Once that is done, you should be able to load keras within this Python notebook. Try it here:

In [7]:
import keras
Using TensorFlow backend.

Note that it may give a warning or message; this is okay as long as you do not have an error. Now, proceed to install three other libraries (run each line one at a time, and select y if prompted with a qustion):

conda install gensim
conda install opencv
conda install spacy
conda install networkx

Then, run these using the pip installer:

pip install --upgrade pip
pip install pyLDAvis

Note: I fully expect some of you to have errors with some of these packages. Don't get too frustrated. I am doing this now, well before we need any of these so that I have plenty of time to help you.

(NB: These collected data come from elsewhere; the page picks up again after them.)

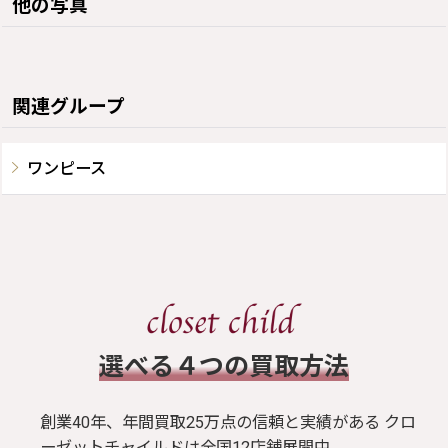
他の写真
関連グループ
ワンピース
​選べる４つの買取方法
創業40年、年間買取25万点の信頼と実績がある クロ
ーゼットチャイルドは全国12店舗展開中。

Finally, check that each package you installed can be loaded ok:

In [8]:
import gensim
In [9]:
import cv2       # this is the name of the opencv library
In [10]:
import spacy
In [11]:
import networkx
In [12]:
import pyLDAvis

I just tested all of these on my computer and they worked fine. If you run into an issues please let me as soon as possible!

Installing data

The keras and spacy modules also need some external data. Let's try to load those now to make sure everything is working as expected.

In [13]:
import keras.applications

vgg_model = keras.applications.vgg16.VGG16(weights='imagenet')

And for spacy, run the following:

In [14]:
spacy.cli.download("en")
    Linking successful
    /anaconda3/lib/python3.6/site-packages/en_core_web_sm -->
    /anaconda3/lib/python3.6/site-packages/spacy/data/en

    You can now load the model via spacy.load('en')

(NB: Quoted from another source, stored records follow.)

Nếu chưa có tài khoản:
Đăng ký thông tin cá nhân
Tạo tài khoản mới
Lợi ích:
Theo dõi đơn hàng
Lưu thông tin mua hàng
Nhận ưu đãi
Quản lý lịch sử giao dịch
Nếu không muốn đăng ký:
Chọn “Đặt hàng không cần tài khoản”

Again, please let me know if you have any trouble with these steps. I'd like to figure them out before we actually need these libraries.


Practice

There is not much to practice here, but let's see how to explore a module in Python. First, import the platform module:

In [15]:
import platform

Now, run the command dir(platform) to see all of the functions in the os module. This is the same as using the . and tab notation above.

In [16]:
dir(platform)
Out[16]:
['DEV_NULL',
 '_UNIXCONFDIR',
 '_WIN32_CLIENT_RELEASES',
 '_WIN32_SERVER_RELEASES',
 '__builtins__',
 '__cached__',
 '__copyright__',
 '__doc__',
 '__file__',
 '__loader__',
 '__name__',
 '__package__',
 '__spec__',
 '__version__',
 '_default_architecture',
 '_dist_try_harder',
 '_follow_symlinks',
 '_ironpython26_sys_version_parser',
 '_ironpython_sys_version_parser',
 '_java_getprop',
 '_libc_search',
 '_linux_distribution',
 '_lsb_release_version',
 '_mac_ver_xml',
 '_node',
 '_norm_version',
 '_parse_release_file',
 '_platform',
 '_platform_cache',
 '_pypy_sys_version_parser',
 '_release_filename',
 '_release_version',
 '_supported_dists',
 '_sys_version',
 '_sys_version_cache',
 '_sys_version_parser',
 '_syscmd_file',
 '_syscmd_uname',
 '_syscmd_ver',
 '_uname_cache',
 '_ver_output',
 'architecture',
 'collections',
 'dist',
 'java_ver',
 'libc_ver',
 'linux_distribution',
 'mac_ver',
 'machine',
 'node',
 'os',
 'platform',
 'popen',
 'processor',
 'python_branch',
 'python_build',
 'python_compiler',
 'python_implementation',
 'python_revision',
 'python_version',
 'python_version_tuple',
 're',
 'release',
 'subprocess',
 'sys',
 'system',
 'system_alias',
 'uname',
 'uname_result',
 'version',
 'warnings',
 'win32_ver']

Let's say you are interested in the function platform.system. To find out more about this function, type the command help(platform.system) in the code block below:

In [17]:
help(platform.system)
Help on function system in module platform:

system()
    Returns the system/OS name, e.g. 'Linux', 'Windows' or 'Java'.
    
    An empty string is returned if the value cannot be determined.

Based on the help page, what do you think would be the result of running platform.system on your machine?

Answer: I would expect it to return 'macOS'

Try running the command below:

In [18]:
platform.system()
Out[18]:
'Darwin'

Does the answer match your expectation? If not, try to figure out why!

Answer: Not exactly. It returns the name 'Darwin', the name of the open source operating system created by apple.